Women of Color (WOC) feminisms collectively situate how race, gender, class, sexuality, citizenship, nationhood, settler colonialism, and white supremacy are inextricably tied to the various experiences, histories, and lived realities of Women of Color (Delgado Bernal, 1998; Grande, 2004; Lorde, 1984). The author draws from WOC feminisms to engage in plática (Fierros & Delgado Bernal, 2016) to illuminate how WOC preservice teachers (PST) cultivate a space of community across differences. Plática offers ways for WOC PST to share their lived experiences and language and literacy, meaning making practices as they gather in a collective/community space.

This qualitative study focuses on the pláticas that emerged within a WOC PST collective. Through a WOC feminist lens and methodological process, the author engaged with and alongside the Latina PST, sharing their experiences and language and literacy practices. Through plática, they created a space of co-theorizing which provided an opportunity to make sense of their racial, ethnic, and gendered experiences as WOC. In addition to their language and literacy practices as they shared their daily lived realities as WOC PST.

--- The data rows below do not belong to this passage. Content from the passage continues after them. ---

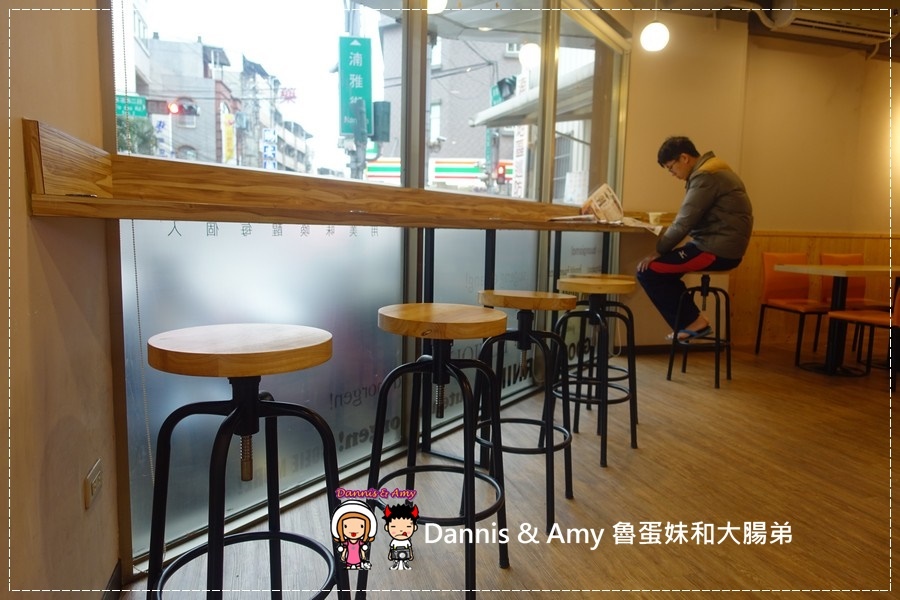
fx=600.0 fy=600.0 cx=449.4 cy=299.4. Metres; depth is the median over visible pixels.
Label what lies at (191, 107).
traffic light
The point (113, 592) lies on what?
baseboard
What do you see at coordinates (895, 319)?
chair
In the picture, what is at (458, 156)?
building
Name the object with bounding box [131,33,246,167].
building
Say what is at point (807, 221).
back wall
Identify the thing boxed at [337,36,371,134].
green sign
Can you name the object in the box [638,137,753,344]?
man
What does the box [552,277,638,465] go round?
bar stool
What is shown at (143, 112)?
street sign
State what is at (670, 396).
floor
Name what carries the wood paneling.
attached to the back wall at (807, 221)
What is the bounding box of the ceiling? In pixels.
[609,0,899,60]
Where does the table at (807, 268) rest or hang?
on the floor
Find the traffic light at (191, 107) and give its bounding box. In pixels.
[166,99,198,116]
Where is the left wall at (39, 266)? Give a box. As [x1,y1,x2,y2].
[0,0,122,599]
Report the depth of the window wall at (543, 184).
2.51 m
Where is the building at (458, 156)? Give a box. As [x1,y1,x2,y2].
[376,23,528,195]
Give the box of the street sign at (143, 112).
[115,93,147,118]
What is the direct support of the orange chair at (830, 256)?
on the floor
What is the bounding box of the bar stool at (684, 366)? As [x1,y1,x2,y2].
[666,272,732,387]
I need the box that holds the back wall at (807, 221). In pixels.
[622,11,899,352]
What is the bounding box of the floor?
[115,343,899,599]
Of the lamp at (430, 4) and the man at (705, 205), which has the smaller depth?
the lamp at (430, 4)
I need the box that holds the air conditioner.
[768,2,898,43]
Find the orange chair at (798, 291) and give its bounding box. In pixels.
[754,251,829,363]
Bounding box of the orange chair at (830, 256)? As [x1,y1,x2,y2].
[820,251,887,354]
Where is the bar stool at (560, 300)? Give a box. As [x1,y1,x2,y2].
[473,287,578,532]
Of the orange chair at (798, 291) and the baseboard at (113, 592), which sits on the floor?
the orange chair at (798, 291)
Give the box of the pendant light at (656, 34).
[640,0,670,50]
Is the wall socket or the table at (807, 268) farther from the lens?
the table at (807, 268)
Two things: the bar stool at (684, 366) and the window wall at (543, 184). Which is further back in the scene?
the bar stool at (684, 366)
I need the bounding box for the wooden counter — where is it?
[26,122,666,229]
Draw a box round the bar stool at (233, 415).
[144,323,353,599]
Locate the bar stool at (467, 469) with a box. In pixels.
[367,300,510,599]
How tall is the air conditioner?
0.236 m
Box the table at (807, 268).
[776,263,899,376]
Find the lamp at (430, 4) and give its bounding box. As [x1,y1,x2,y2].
[427,0,447,13]
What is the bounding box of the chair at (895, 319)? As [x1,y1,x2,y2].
[829,276,899,390]
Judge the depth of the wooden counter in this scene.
1.63 m
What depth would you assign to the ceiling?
4.78 m
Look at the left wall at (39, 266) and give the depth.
1.20 m
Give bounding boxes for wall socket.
[84,459,102,508]
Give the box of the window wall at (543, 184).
[100,0,631,572]
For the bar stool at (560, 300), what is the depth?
2.06 m
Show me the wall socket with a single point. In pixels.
(94, 476)
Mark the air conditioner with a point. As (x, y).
(825, 25)
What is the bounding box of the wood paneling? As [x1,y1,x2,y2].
[722,231,899,345]
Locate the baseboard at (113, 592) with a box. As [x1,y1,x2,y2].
[101,560,122,599]
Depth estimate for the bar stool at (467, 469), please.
1.56 m
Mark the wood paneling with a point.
(754, 279)

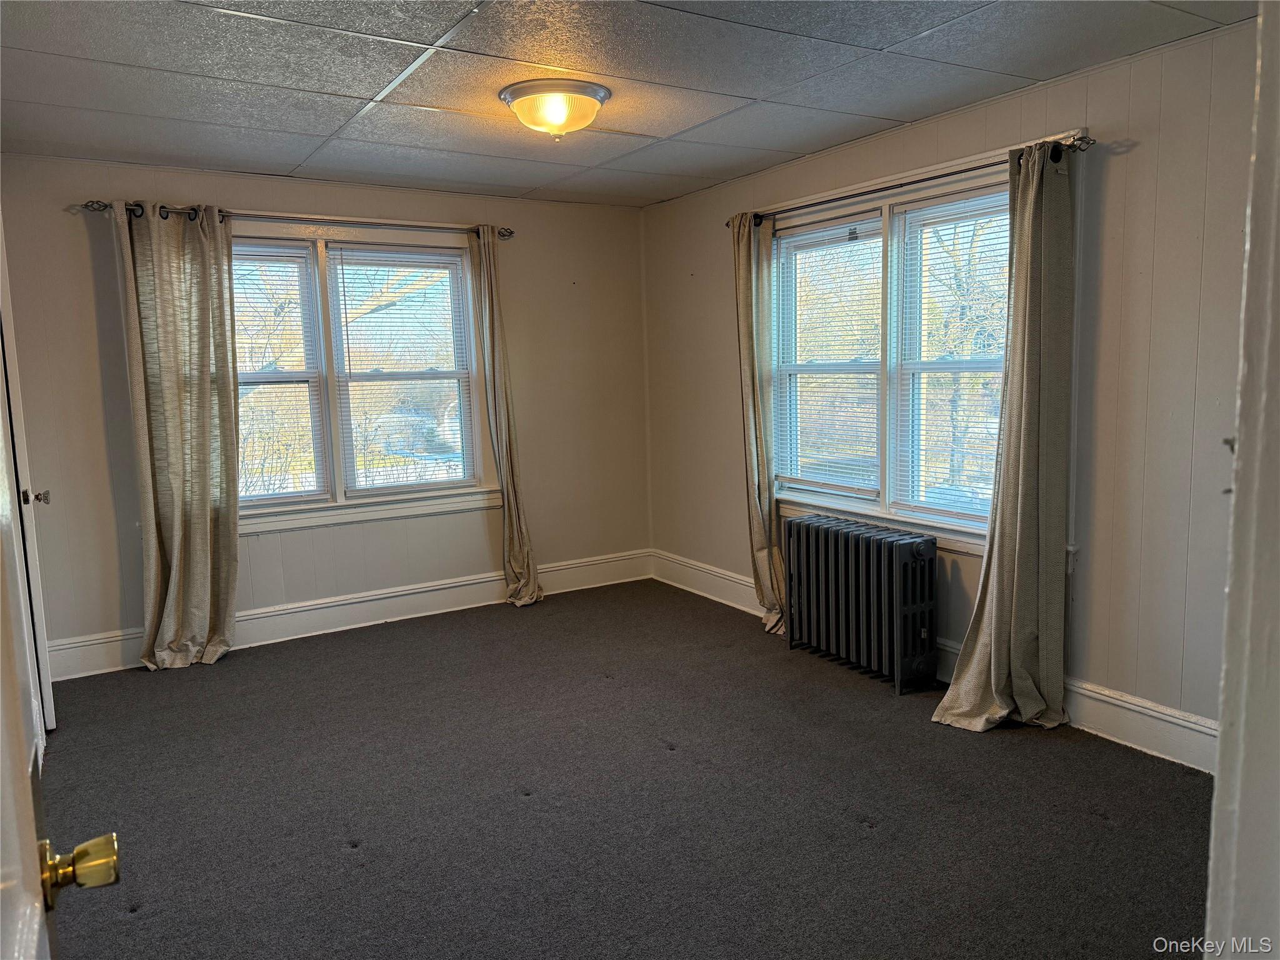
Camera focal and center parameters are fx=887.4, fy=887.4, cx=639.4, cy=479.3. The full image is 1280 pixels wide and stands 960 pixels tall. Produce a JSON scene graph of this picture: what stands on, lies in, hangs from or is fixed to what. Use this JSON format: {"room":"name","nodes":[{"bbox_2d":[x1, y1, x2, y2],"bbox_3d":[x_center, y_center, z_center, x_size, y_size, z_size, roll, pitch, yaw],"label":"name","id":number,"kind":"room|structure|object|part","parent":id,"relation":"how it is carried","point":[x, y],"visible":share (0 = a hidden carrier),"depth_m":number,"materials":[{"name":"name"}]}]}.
{"room":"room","nodes":[
{"label":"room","id":0,"kind":"room"},
{"bbox_2d":[0,223,54,755],"bbox_3d":[-2.305,0.016,3.254,0.141,2.118,0.900,-6,8,-31],"label":"door","id":1,"kind":"structure","parent":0,"point":[46,681],"depth_m":3.31,"materials":[{"name":"white paint"}]},
{"bbox_3d":[-2.444,0.075,3.611,0.080,0.066,0.067,-6,8,-31],"label":"doorknob","id":2,"kind":"part","parent":1,"relation":"part of","materials":[{"name":"metal"}]},
{"bbox_2d":[0,156,651,676],"bbox_3d":[-1.548,-0.396,5.014,3.886,2.436,0.166,-6,8,-31],"label":"back wall","id":3,"kind":"structure","parent":0,"point":[250,192],"depth_m":4.83,"materials":[{"name":"beige paint"}]},
{"bbox_2d":[78,198,515,241],"bbox_3d":[-1.678,-1.350,4.667,2.103,0.068,0.133,-6,8,-31],"label":"curtain rod","id":4,"kind":"object","parent":3,"relation":"attached to","point":[510,232],"visible":0.82,"depth_m":4.56,"materials":[{"name":"metal"}]},
{"bbox_2d":[113,199,241,671],"bbox_3d":[-2.207,-0.195,4.292,0.541,2.259,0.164,-6,8,-31],"label":"curtain","id":5,"kind":"object","parent":4,"relation":"hanging from","point":[181,391],"visible":0.98,"depth_m":4.30,"materials":[{"name":"fabric"}]},
{"bbox_2d":[469,226,543,605],"bbox_3d":[-0.764,-0.344,5.203,0.276,2.247,0.220,-6,8,-31],"label":"curtain","id":6,"kind":"object","parent":4,"relation":"hanging from","point":[507,520],"visible":0.98,"depth_m":5.22,"materials":[{"name":"beige fabric"}]},
{"bbox_2d":[48,548,653,680],"bbox_3d":[-1.489,0.733,5.048,3.625,0.169,0.019,-6,8,-31],"label":"baseboard","id":7,"kind":"structure","parent":3,"relation":"attached to","point":[303,609],"depth_m":4.97,"materials":[{"name":"white paint"}]},
{"bbox_2d":[228,218,496,531],"bbox_3d":[-1.683,-0.556,4.883,1.790,1.607,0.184,-6,8,-31],"label":"window","id":8,"kind":"structure","parent":3,"relation":"in","point":[337,466],"depth_m":4.93,"materials":[{"name":"glass"}]},
{"bbox_2d":[231,241,325,506],"bbox_3d":[-2.095,-0.536,4.640,0.797,1.378,0.048,-6,8,-31],"label":"window blind","id":9,"kind":"object","parent":8,"relation":"attached to","point":[277,254],"visible":0.67,"depth_m":4.73,"materials":[{"name":"white plastic"}]},
{"bbox_2d":[329,246,474,491],"bbox_3d":[-1.338,-0.616,5.111,0.761,1.374,0.049,-6,8,-31],"label":"window blind","id":10,"kind":"object","parent":8,"relation":"attached to","point":[457,259],"visible":0.98,"depth_m":5.09,"materials":[{"name":"white plastic"}]},
{"bbox_2d":[32,578,1214,959],"bbox_3d":[-0.123,1.138,2.705,4.125,0.106,5.611,-6,8,-31],"label":"carpet floor","id":11,"kind":"structure","parent":0,"point":[605,695],"depth_m":2.89,"materials":[{"name":"carpet"}]},
{"bbox_2d":[782,513,938,694],"bbox_3d":[1.024,0.553,4.134,0.227,0.653,0.873,-6,8,-31],"label":"radiator","id":12,"kind":"object","parent":11,"relation":"on","point":[894,549],"visible":0.99,"depth_m":3.99,"materials":[{"name":"metal"}]},
{"bbox_2d":[0,0,1260,208],"bbox_3d":[-0.237,-1.407,2.578,3.945,0.114,5.202,-6,8,-31],"label":"ceiling","id":13,"kind":"structure","parent":0,"point":[361,90],"depth_m":3.11,"materials":[{"name":"grey tile"}]},
{"bbox_2d":[499,77,609,138],"bbox_3d":[-0.320,-1.379,3.382,0.407,0.163,0.408,-6,8,-31],"label":"ceiling light","id":14,"kind":"object","parent":13,"relation":"attached to","point":[594,95],"visible":0.99,"depth_m":3.27,"materials":[{"name":"white glass"}]},
{"bbox_2d":[643,10,1261,761],"bbox_3d":[1.365,-0.333,3.873,0.167,2.443,5.000,-6,8,-31],"label":"right wall","id":15,"kind":"structure","parent":0,"point":[1130,154],"depth_m":3.16,"materials":[{"name":"paint"}]},
{"bbox_2d":[726,132,1093,229],"bbox_3d":[1.044,-1.276,3.960,0.127,0.066,2.135,-6,8,-31],"label":"curtain rod","id":16,"kind":"object","parent":15,"relation":"attached to","point":[918,181],"visible":0.76,"depth_m":3.64,"materials":[{"name":"metal"}]},
{"bbox_2d":[731,211,786,636],"bbox_3d":[0.634,-0.294,4.635,0.131,2.219,0.493,-6,8,-31],"label":"curtain","id":17,"kind":"object","parent":16,"relation":"hanging from","point":[748,334],"visible":0.85,"depth_m":4.66,"materials":[{"name":"beige fabric"}]},
{"bbox_2d":[930,140,1077,733],"bbox_3d":[1.397,-0.133,3.308,0.323,2.212,0.397,-6,8,-31],"label":"curtain","id":18,"kind":"object","parent":16,"relation":"hanging from","point":[992,652],"visible":0.99,"depth_m":3.32,"materials":[{"name":"fabric"}]},
{"bbox_2d":[763,137,1072,553],"bbox_3d":[1.185,-0.509,4.152,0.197,1.630,1.901,-6,8,-31],"label":"right window","id":19,"kind":"structure","parent":15,"relation":"in","point":[894,410],"depth_m":4.11,"materials":[{"name":"white glass"}]},
{"bbox_2d":[773,214,882,495],"bbox_3d":[0.949,-0.618,4.527,0.045,1.333,0.770,-6,8,-31],"label":"window blind","id":20,"kind":"object","parent":19,"relation":"attached to","point":[839,221],"visible":0.96,"depth_m":4.49,"materials":[{"name":"white plastic"}]},
{"bbox_2d":[895,185,1013,521],"bbox_3d":[1.424,-0.513,3.835,0.047,1.411,0.787,-6,8,-31],"label":"window blind","id":21,"kind":"object","parent":19,"relation":"attached to","point":[1005,248],"visible":0.67,"depth_m":3.92,"materials":[{"name":"white plastic"}]},
{"bbox_2d":[652,551,1215,774],"bbox_3d":[1.293,0.817,3.977,0.019,0.163,4.590,-6,8,-31],"label":"right baseboard","id":22,"kind":"structure","parent":15,"relation":"attached to","point":[1154,714],"depth_m":3.31,"materials":[{"name":"white paint"}]},
{"bbox_2d":[1203,0,1279,959],"bbox_3d":[0.591,0.215,0.729,1.084,2.177,0.257,-6,8,-31],"label":"door frame","id":23,"kind":"structure","parent":0,"point":[1217,789],"depth_m":0.94,"materials":[{"name":"white paint"}]},
{"bbox_2d":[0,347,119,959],"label":"door","id":24,"kind":"structure","parent":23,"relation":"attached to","point":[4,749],"depth_m":0.84,"materials":[{"name":"white paint"}]},
{"label":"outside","id":25,"kind":"structure","parent":0,"visible":0},
{"label":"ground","id":26,"kind":"structure","parent":25,"visible":0},
{"bbox_2d":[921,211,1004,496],"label":"tree","id":27,"kind":"object","parent":26,"relation":"on","point":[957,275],"visible":0.49,"materials":[{"name":"plant"}]}
]}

This paper centers the experiences, stories, and language and literacy practices of WOC within a WOC PST collective at an HSI. Through their pláticas they engaged in a process of meaning-making to reveal how they navigate their experiences as WOC and particularly, WOC PST. In doing so, the collective served as a community space where WOC PST could gather and share vulnerably, reciprocally, and reflexively as they shared, listed, and witnessed their peers’ stories and experiences. Plática offers a way to illuminate the complex, real, and multidimensional experiences of WOC PST, and provides space to understand the value of collective WOC spaces for PST (Fierros & Delgado Bernal, 2016). Thus it is imperative that educators across k-12 schooling and teacher education to not only make space to embrace the identities, knowledges, knowings of their students, but honor the spaces they create.